Extrait choisi -
******************************
Il est encore douteux que la chancellerie ait abandonné définitivement le système exposé dans la circulaire de 1841. La question n'a été, depuis lors, qu'incidemment posée dans les documents officiels, et l'opinion du pouvoir exécutif n'a pas eu l'occasion de s'affirmer d'une manière définitive.

Dans la dépêche du ministre lue à l'audience de la Cour d'assises de la Vienne, le 3 décembre 1866, il est dit que les questions diplomatiques ne peuvent être débattues utilement devant les tribunaux cette assertion n'est pas conciliable avec le droit que les tribunaux auraient de surseoir, pour qu'il fût statué sur ces mêmes questions par l'autorité compétente.

Cependant, la dépêche adressée au procureur général de la Cour de cassation et lue à l'audience du 4 juillet 1867 (affaire Renneçon-Charpentier), contient le passage suivant, qui semble en contradiction avec les indications précédemment émises :

<< Enfin l'arrêt Dermenon, du 4 septembre 1840, défend aux tribunaux de décider si des actes d'une autorité étrangère constituent ou non une extradition virtuelle, sans en référer à l'interprétation du gouvernement. Les tribunaux se conforment ordinairement à une jurisprudence aussi sage, et il en a été fait récemment une application irréprochable par la Cour d'assises de la Vienne, dans l'affaire Lamirande. » (Arrêts des 3 et 4 décembre 1866.)
******************************
Enregistrements fournis -
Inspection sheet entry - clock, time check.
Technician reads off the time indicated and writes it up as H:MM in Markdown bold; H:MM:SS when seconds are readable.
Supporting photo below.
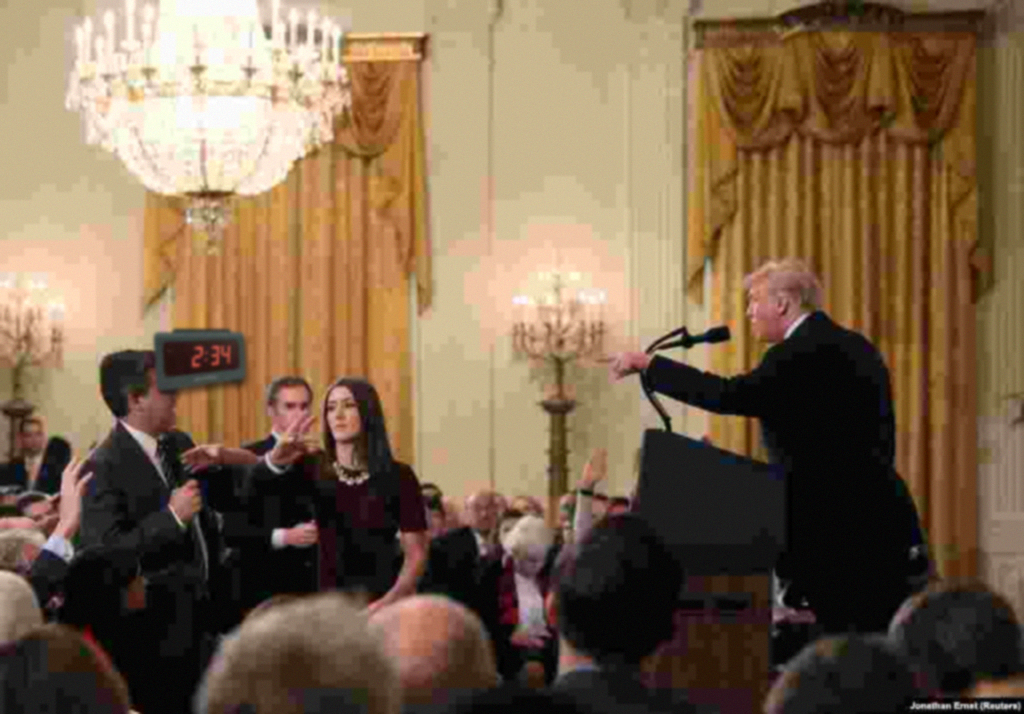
**2:34**
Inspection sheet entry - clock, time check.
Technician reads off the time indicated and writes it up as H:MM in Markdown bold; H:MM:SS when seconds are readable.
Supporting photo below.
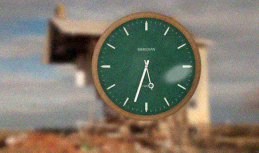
**5:33**
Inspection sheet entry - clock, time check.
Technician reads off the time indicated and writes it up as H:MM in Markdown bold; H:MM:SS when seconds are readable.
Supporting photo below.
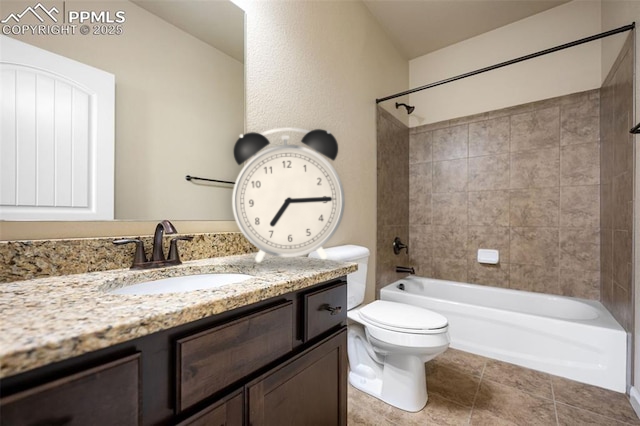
**7:15**
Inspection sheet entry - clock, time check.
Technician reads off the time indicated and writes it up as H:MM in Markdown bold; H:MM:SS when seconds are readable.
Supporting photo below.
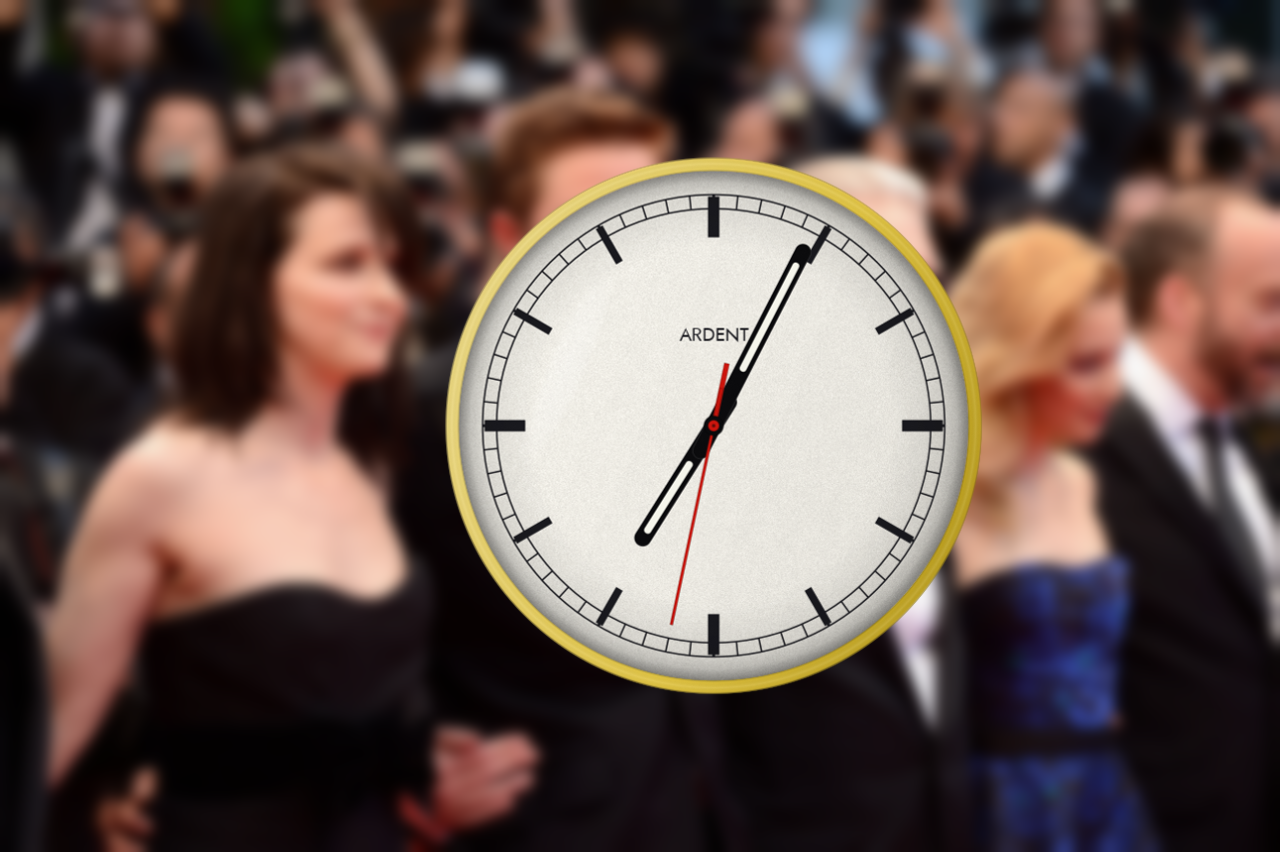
**7:04:32**
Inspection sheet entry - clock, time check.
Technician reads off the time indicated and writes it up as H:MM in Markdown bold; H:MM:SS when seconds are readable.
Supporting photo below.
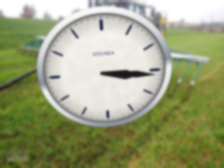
**3:16**
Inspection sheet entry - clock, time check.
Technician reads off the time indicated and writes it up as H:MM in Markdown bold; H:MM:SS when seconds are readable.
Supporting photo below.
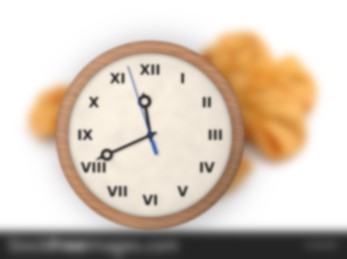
**11:40:57**
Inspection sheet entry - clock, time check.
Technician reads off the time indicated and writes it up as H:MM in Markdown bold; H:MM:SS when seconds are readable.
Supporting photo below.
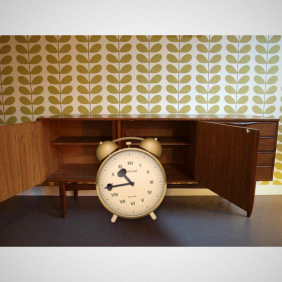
**10:44**
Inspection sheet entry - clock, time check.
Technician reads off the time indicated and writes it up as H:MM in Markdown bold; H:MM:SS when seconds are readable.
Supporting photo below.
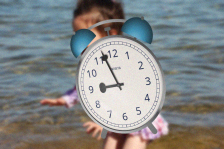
**8:57**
******************************
Problèmes à résoudre -
1. Reproduisez sans modification le passage de l'extrait choisi allant de « Il est encore » jusqu'à « d'une manière définitive. ».
2. D'après l'extrait choisi, pourquoi reste-t-il douteux que la chancellerie ait définitivement abandonné le système exposé dans la circulaire de 1841 ?
3. Répondez aux questions suivantes à partir de l'extrait choisi.
(a) À quelle date la dépêche du ministre a-t-elle été lue à l'audience de la Cour d'assises de la Vienne ?
(b) De quelle date est l'arrêt Dermenon ?
(c) Quelle affaire concerne la dépêche lue à l'audience du 4 juillet 1867 ?
Aucun des enregistrements n'est utile pour ce travail.

Réponses attendues -
1.
Il est encore douteux que la chancellerie ait abandonné définitivement le système exposé dans la circulaire de 1841. La question n'a été, depuis lors, qu'incidemment posée dans les documents officiels, et l'opinion du pouvoir exécutif n'a pas eu l'occasion de s'affirmer d'une manière définitive.

2. Depuis cette circulaire, la question n'a été posée qu'incidemment dans les documents officiels. Le pouvoir exécutif n'a donc pas eu l'occasion d'affirmer son opinion de manière définitive.

3.
(a) Le 3 décembre 1866.
(b) Du 4 septembre 1840.
(c) L'affaire Renneçon-Charpentier.